Another key result achieved within the AD ASTRA project has been the design of mathematical transfer functions that can correlate applied operating conditions to degradation rate of SOC units. The design process of these functions was summarized into a general procedure that takes into account experimental evidence and model design through multiscale modelling approach, involving high-level, low-level, stochastic and statistical models. As final result, the transfer functions have been achieved by summarizing the degradation models information into performance models and conceiving the transfer functions design approach, ultimately leading to the possibility of predicting the Remaining Useful Lifetime (RUL).

The dissemination and exploitation of all the results achieved by the AD ASTRA project has led to a total number of 28 presentations at events and 27 papers published on peer-reviewed journals. Accessibility to the open access publications has been guaranteed via selected public repository, and datasets related to publications have been made available for download. A dedicated workshop was jointly organized between AD ASTRA and RUBY projects, and it was held in Lucerne as an official side event of the 15th European SOFC & SOE Forum, bridging together project partners, researchers and industries representatives.

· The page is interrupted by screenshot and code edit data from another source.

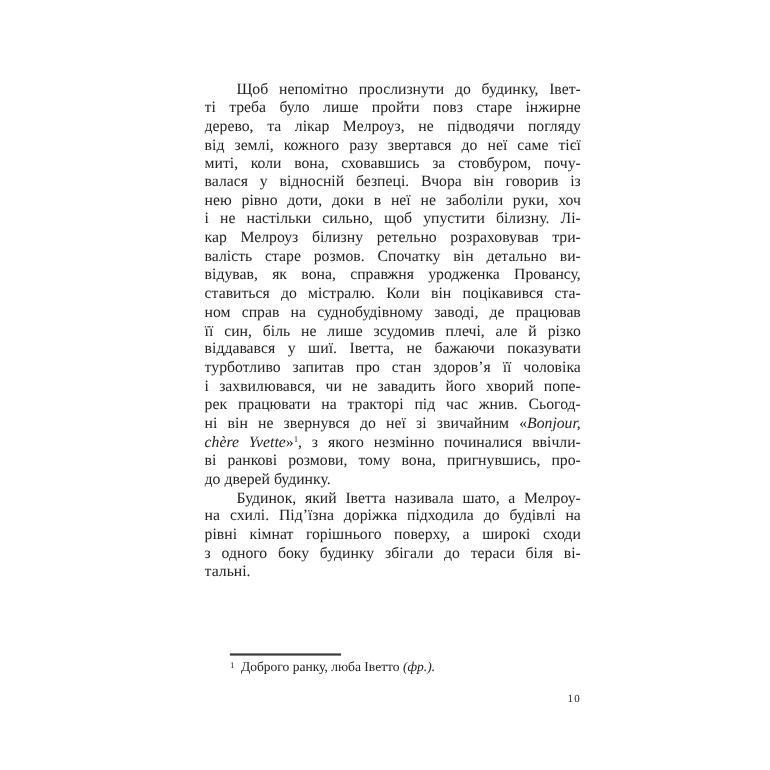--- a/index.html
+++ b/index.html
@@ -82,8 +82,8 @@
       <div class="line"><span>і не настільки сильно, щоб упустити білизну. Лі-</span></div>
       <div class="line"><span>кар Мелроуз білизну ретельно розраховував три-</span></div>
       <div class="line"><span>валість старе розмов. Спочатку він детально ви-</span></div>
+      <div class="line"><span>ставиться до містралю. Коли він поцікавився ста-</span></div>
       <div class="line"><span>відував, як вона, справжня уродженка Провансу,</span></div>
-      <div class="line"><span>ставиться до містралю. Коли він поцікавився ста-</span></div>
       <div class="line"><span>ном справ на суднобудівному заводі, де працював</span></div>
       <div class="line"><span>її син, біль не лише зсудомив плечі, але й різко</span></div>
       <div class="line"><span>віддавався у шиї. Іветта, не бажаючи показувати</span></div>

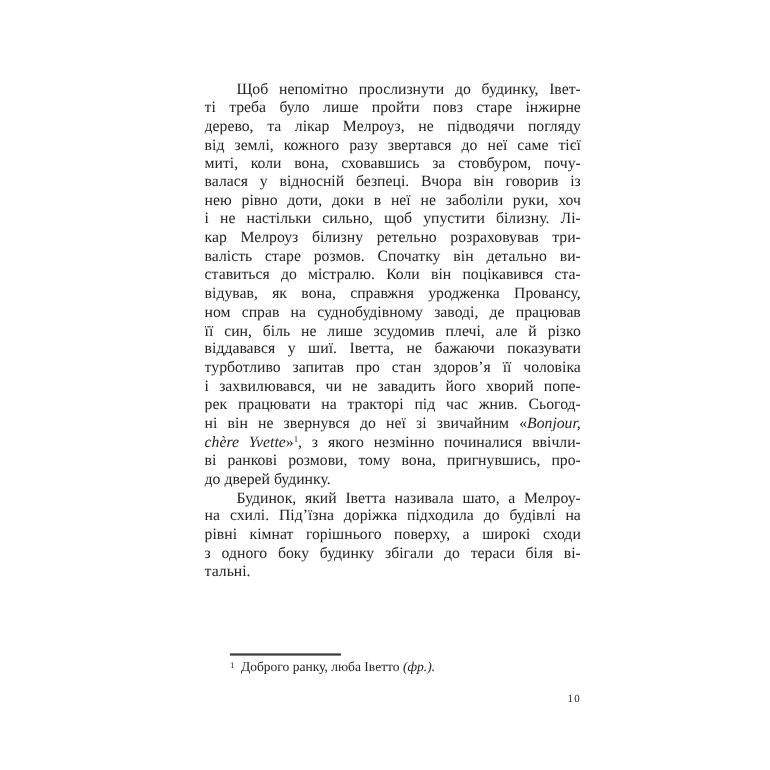--- a/index.html
+++ b/index.html
@@ -98,7 +98,6 @@
       <div class="line"><span>на схилі. Під’їзна доріжка підходила до будівлі на</span></div>
       <div class="line"><span>рівні кімнат горішнього поверху, а широкі сходи</span></div>
       <div class="line"><span>з одного боку будинку збігали до тераси біля ві-</span></div>
-      <div class="line last"><span>тальні.</span></div>
     </div>
   <div class="footnote-rule"></div>
   <div class="footnote"><sup>1</sup><span>Доброго ранку, люба Іветто </span><em>(фр.).</em></div>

The project helped significantly increasing knowledge and understanding of degradation phenomena, contributing to the future improvement of the technology by finding new strategies for limiting the loss of performances on long-term operation. The progress achieved towards the definition of AST protocols, as well as in definition of transfer functions and predictive algorithm for RUL estimation, will pave the way in the near future for the implementation of established procedure at industrial level capable of reducing resources and costs for the validation of the technology. For instance, a 1000h stack test incurs approximately 10 k€ operational costs and typical testing times are 15 kh for industry qualification. By reducing testing times to 3kh, 120k€ can be saved per test. AST procedures, tackling single specific degradation phenomena, will therefore positively speed up the innovation concerning new formulation of SOC components, decreasing at the same time the risks of investing in SOC development.
The goals achieved within the AD ASTRA project would also raise awareness of the SOC as a rapidly maturing solution for CHP and P2X applications, among students, researchers and industries, and the increased confidence in manufacturing and validating SOC systems that AST procedures would provide, would enable European SOC industries to invest more in job creation and market cultivation. The resulting increase in SOC deployment would then benefit the environment, given the recognized efficiency, flexibility and low environmental impact of this technology.